• WORK TASK: Output the full listing that appears below, exactly as it is presented.

Start of PROVIDED RECORDS

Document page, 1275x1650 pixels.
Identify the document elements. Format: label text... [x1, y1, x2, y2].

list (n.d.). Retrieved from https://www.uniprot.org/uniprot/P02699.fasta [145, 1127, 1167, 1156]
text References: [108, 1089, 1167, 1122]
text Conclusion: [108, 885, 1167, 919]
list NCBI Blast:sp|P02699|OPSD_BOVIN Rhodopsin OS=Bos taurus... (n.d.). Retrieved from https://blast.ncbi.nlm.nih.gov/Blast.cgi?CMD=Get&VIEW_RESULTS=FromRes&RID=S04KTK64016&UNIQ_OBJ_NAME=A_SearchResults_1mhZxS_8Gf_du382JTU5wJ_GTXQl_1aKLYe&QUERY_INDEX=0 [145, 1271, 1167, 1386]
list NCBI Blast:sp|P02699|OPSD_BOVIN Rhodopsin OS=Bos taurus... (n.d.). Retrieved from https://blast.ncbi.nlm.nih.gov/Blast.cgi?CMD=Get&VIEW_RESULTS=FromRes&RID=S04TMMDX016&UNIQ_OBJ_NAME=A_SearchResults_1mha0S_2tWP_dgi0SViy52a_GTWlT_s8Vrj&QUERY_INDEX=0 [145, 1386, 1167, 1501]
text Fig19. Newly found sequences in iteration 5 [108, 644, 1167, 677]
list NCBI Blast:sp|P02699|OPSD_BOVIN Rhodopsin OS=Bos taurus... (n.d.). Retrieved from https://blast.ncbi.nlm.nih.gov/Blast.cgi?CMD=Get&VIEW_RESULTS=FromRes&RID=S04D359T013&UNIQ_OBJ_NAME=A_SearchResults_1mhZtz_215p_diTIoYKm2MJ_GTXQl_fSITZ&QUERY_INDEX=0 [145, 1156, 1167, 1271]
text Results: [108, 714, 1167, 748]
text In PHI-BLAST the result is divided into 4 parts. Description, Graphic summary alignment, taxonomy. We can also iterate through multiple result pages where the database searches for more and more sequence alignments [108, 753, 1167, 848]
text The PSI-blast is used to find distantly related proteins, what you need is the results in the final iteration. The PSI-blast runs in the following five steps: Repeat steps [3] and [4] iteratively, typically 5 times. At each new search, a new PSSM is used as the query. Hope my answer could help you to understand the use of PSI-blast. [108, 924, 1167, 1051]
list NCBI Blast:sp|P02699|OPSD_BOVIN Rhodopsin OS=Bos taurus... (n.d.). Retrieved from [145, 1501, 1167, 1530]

End of PROVIDED RECORDS

• RESULT OF THE EXERCISE:
Document page, 1275x1650 pixels.
Identify the document elements. Format: label text... [x1, y1, x2, y2].

list (n.d.). Retrieved from https://www.uniprot.org/uniprot/P02699.fasta [145, 1127, 1167, 1156]
text References: [108, 1089, 1167, 1122]
text Conclusion: [108, 885, 1167, 919]
list NCBI Blast:sp|P02699|OPSD_BOVIN Rhodopsin OS=Bos taurus... (n.d.). Retrieved from https://blast.ncbi.nlm.nih.gov/Blast.cgi?CMD=Get&VIEW_RESULTS=FromRes&RID=S04KTK64016&UNIQ_OBJ_NAME=A_SearchResults_1mhZxS_8Gf_du382JTU5wJ_GTXQl_1aKLYe&QUERY_INDEX=0 [145, 1271, 1167, 1386]
list NCBI Blast:sp|P02699|OPSD_BOVIN Rhodopsin OS=Bos taurus... (n.d.). Retrieved from https://blast.ncbi.nlm.nih.gov/Blast.cgi?CMD=Get&VIEW_RESULTS=FromRes&RID=S04TMMDX016&UNIQ_OBJ_NAME=A_SearchResults_1mha0S_2tWP_dgi0SViy52a_GTWlT_s8Vrj&QUERY_INDEX=0 [145, 1386, 1167, 1501]
text Fig19. Newly found sequences in iteration 5 [108, 644, 1167, 677]
list NCBI Blast:sp|P02699|OPSD_BOVIN Rhodopsin OS=Bos taurus... (n.d.). Retrieved from https://blast.ncbi.nlm.nih.gov/Blast.cgi?CMD=Get&VIEW_RESULTS=FromRes&RID=S04D359T013&UNIQ_OBJ_NAME=A_SearchResults_1mhZtz_215p_diTIoYKm2MJ_GTXQl_fSITZ&QUERY_INDEX=0 [145, 1156, 1167, 1271]
text Results: [108, 714, 1167, 748]
text In PHI-BLAST the result is divided into 4 parts. Description, Graphic summary alignment, taxonomy. We can also iterate through multiple result pages where the database searches for more and more sequence alignments [108, 753, 1167, 848]
text The PSI-blast is used to find distantly related proteins, what you need is the results in the final iteration. The PSI-blast runs in the following five steps: Repeat steps [3] and [4] iteratively, typically 5 times. At each new search, a new PSSM is used as the query. Hope my answer could help you to understand the use of PSI-blast. [108, 924, 1167, 1051]
list NCBI Blast:sp|P02699|OPSD_BOVIN Rhodopsin OS=Bos taurus... (n.d.). Retrieved from [145, 1501, 1167, 1530]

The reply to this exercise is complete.